> [What to produce]:
Find every line in the items below that contains the word "pose" and copy each one out. Match case exactly.

**** Supplied records ****

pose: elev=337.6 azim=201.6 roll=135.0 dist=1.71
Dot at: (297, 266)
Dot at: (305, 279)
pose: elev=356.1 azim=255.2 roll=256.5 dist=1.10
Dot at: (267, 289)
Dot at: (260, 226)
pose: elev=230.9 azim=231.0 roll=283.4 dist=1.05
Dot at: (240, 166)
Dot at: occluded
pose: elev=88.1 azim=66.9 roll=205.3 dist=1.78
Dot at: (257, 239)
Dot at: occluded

****
**** Supplied records ****

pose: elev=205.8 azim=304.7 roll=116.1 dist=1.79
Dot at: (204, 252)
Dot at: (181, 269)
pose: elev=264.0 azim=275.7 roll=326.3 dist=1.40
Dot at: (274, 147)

****

> [Exercise solution]:
pose: elev=337.6 azim=201.6 roll=135.0 dist=1.71
pose: elev=356.1 azim=255.2 roll=256.5 dist=1.10
pose: elev=230.9 azim=231.0 roll=283.4 dist=1.05
pose: elev=88.1 azim=66.9 roll=205.3 dist=1.78
pose: elev=205.8 azim=304.7 roll=116.1 dist=1.79
pose: elev=264.0 azim=275.7 roll=326.3 dist=1.40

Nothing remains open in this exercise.